Brown has historically been quick to credit his officers for 11 straight years of a declining crime rate. When the trend in violent crime was reversed earlier this year, friction developed between Brown and officers on how to staff and combat the issue. Meanwhile, violent crime remains up 10.4 percent year to date, despite an eight-week partnership with state and county officers earlier in 2016 to help round-up suspects. Homicide is up 24.7 percent so far in 2016. Overall crime is up 2.5 percent.
Another recent report shows the Dallas police force is shrinking. The Dallas police authorized force of 3,520 was just 3,375 as of Aug. 9. Officers leaving the force outpaced hiring by 116 so far this year. The number of police civilian employees has also declined, leaving more work for sworn officers.

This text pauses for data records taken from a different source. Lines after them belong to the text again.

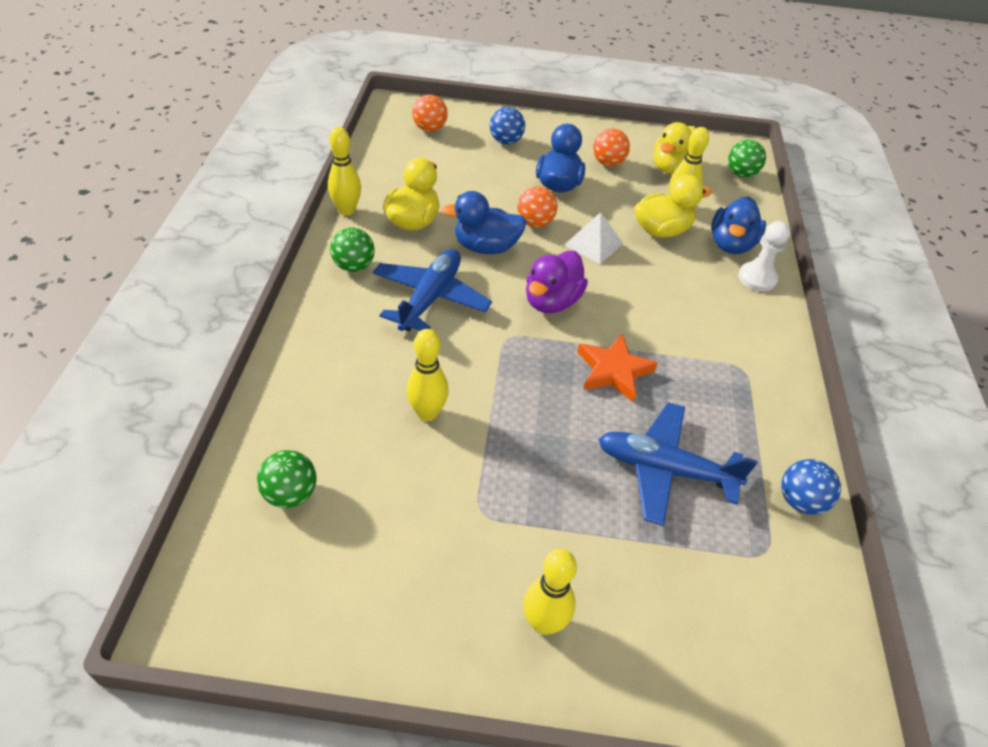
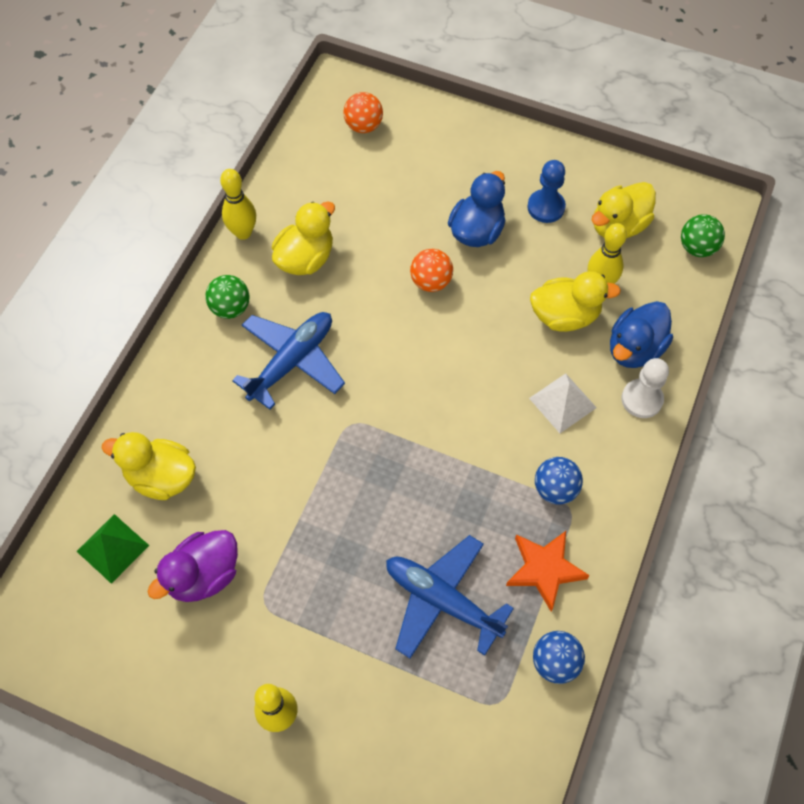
camera: 20 degrees right, 15 degrees up
(291, 494) = (112, 548): green ball -> green pyramid
(327, 416) = (161, 477): none -> yellow duck
(427, 413) = (249, 493): yellow bowling pin -> none
(486, 247) = (368, 306): blue duck -> none
(506, 141) = (442, 157): blue ball -> blue ball (555, 489)
(552, 301) = (410, 388): purple duck -> purple duck (204, 575)
(593, 244) = (482, 321): white pyramid -> white pyramid (562, 403)
(608, 163) = (546, 207): orange ball -> blue pawn
(613, 371) = (438, 483): orange star -> orange star (544, 569)

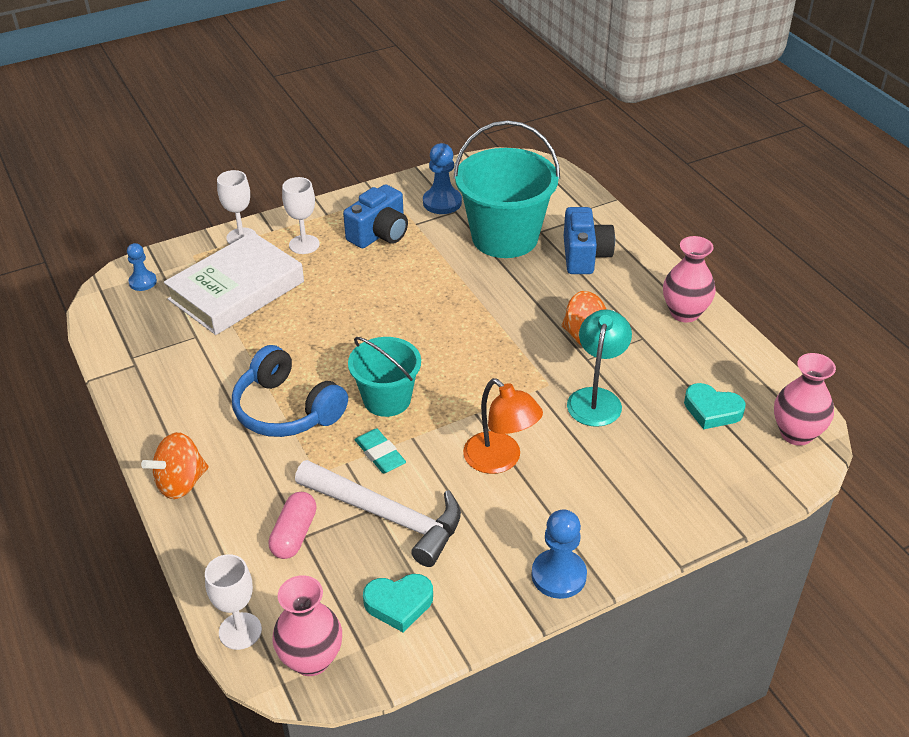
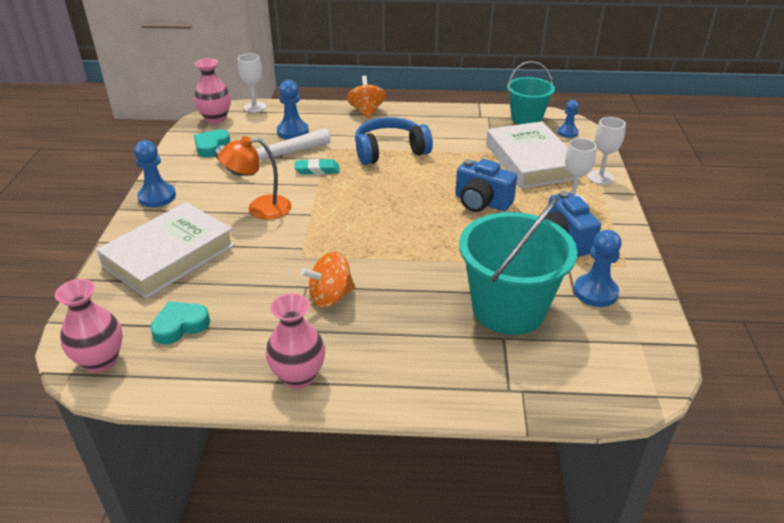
camera: 120 degrees right, 5 degrees down
(294, 534) = (292, 131): pink capsule -> blue pawn
(387, 399) = (361, 186): turquoise bucket -> turquoise bucket (526, 118)
(584, 256) = (440, 350): blue camera -> blue camera (481, 202)
(596, 398) = (262, 271): turquoise lamp -> none
(641, 483) = (169, 256): none -> white book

The tragedy in July resulted in big support for the department and a huge increase in applications to join the force — especially after Brown's call to the community to support the police, join the department and be a force for change. The department hoped to hire 549 officers in 2017 making up for those who leave while also increasing current strength by 200; that plan may now be spread out over three years.
Union leaders were quick to say meeting those hiring numbers would be difficult with the low pay offered by the department.
As chief, Brown commanded a department of more than 4,000 employees with an annual budget of $426 million.
There are 25 deputy chiefs or assistant chiefs in the Dallas Police Department who could be likely candidates to replace Brown. The city will undoubtedly also look outside of the department for his replacement. Meantime, Gonzalez has named Assistant Chief David Pughes as interim Police Chief upon Brown's retirement.